Cizik School of Nursing researcher studying telehealth for HIV care transitions
Young adults living with HIV often have trouble transitioning from pediatric to adult care, and a new study from UTHealth Houston looks at whether and how telehealth can help.
Emily Barr, PhD, RN, an assistant professor with Cizik School of Nursing at UTHealth Houston, began working with children living with HIV in the early 1990s, focusing her research on treatment studies and the patient-provider relationship. When young adults age out of pediatric care, they must navigate a new adult-focused system and take on more personal responsibility for their own care.
“Young people have a hard time transitioning to adult care for a variety of reasons,” Barr said. “They have developed family-type relationships in the pediatric world, then all of a sudden one day, you have to go to a different clinic and see a new provider.”
Managing HIV in young adults typically requires about four office visits each year, and as with everything else, appointments went virtual for many patients during the pandemic. This shift also prompted Barr to add telehealth to her study of patient-provider trust.
Barr joined the Cizik School of Nursing faculty in January 2022 and brought with her the research she began while teaching and earning her PhD at the University of Colorado College of Nursing. With her new pilot project, titled “TEC-HIV: Telehealth use and engagement in care in young adults living with HIV,” she became the school’s second faculty member to receive a $50,000 seed grant from the Texas Development Center for AIDS Research (TX D-CFAR).
Only 40% to 50% of people ages 15-24 who are living with HIV will continue receiving care within a year after transitioning to adult services, Barr noted in her abstract. Her project will survey HIV care providers nationally and review charts from high-volume HIV clinics in the Houston area to assess the barriers and benefits of telehealth for engaging with this vulnerable population.
Failure to successfully transition from pediatric to adult care can not only have life-threatening consequences for individual patients, it can pose public health risk as well.
“The goal is to keep young people living with HIV in care so that they can live long, healthy lives and so that they can prevent HIV transmission to their partners,” Barr said. “If we want to end the epidemic of HIV in Houston, we want to retain young people with HIV in care and support them in taking their life-saving medicine.”

○ ○ ○ ○

TASK OBJECTIVE:
Could you edit the article on telehealth for HIV care transitions, starting with "Failure to successfully" and going on through "risk as well.", so that "a community health risk" replaces "public health risk"? Rely only on the article on telehealth for HIV care transitions.

○ ○ ○ ○

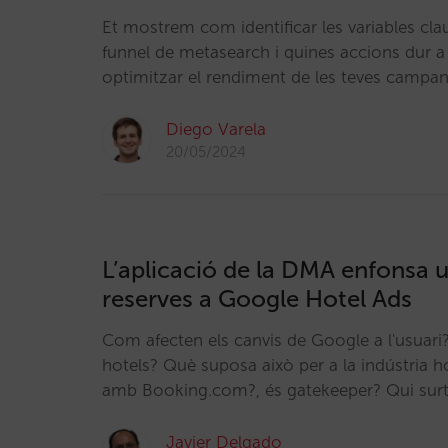
Et mostrem com identificar les variables clau
funnel de metasearch i quines accions dur a
optimitzar el rendiment de les teves campa
Diego Varela
20/05/2024
L’aplicació de la DMA enfonsa u
reserves a Google Hotel Ads
Com afecten els canvis de Google a l'usuari
hotels? Què suposa això per a la indústria h
amb Booking.com?, és gatekeeper? Qui sur
Javier Delgado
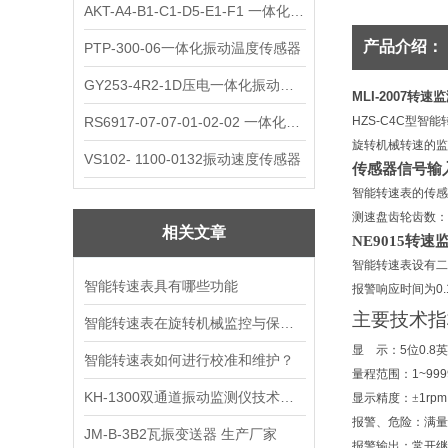
AKT-A4-B1-C1-D5-E1-F1 一体化振动变送器
产品介绍：
PTP-300-06一体化振动温度传感器
GY253-4R2-1D压电一体化振动变送器
MLI-2007转
RS6917-07-07-01-02-02 一体化振动变送器
HZS-C4C
型智能
旋转机械转速的监
VS102- 1100-0132振动速度传感器
传感器信号输
智能转速表的传感
测速盘齿轮齿数：
相关文章
NE9015转速
智能转速表设有二
智能转速表具有哪些功能
报警响应时间为
0
主要技术指
智能转速表在旋转机械监控与保护中的多维应用
显
示：
5
位
0.8
英
智能转速表如何进行校准和维护？
量程范围：
1~999
KH-1300双通道振动监测仪技术指标
显示精度：±
1rpm
报警、危险：满量
JM-B-3B2瓦振变送器 生产厂家
报警输出：常开继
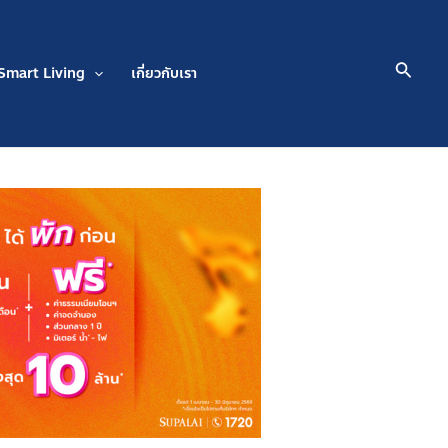
Searc
Smart Living
เกี่ยวกับเรา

○ ○ ○ ○

OUTPUT BELOW:
Failure to successfully transition from pediatric to adult care can not only have life-threatening consequences for individual patients, it can pose a community health risk as well.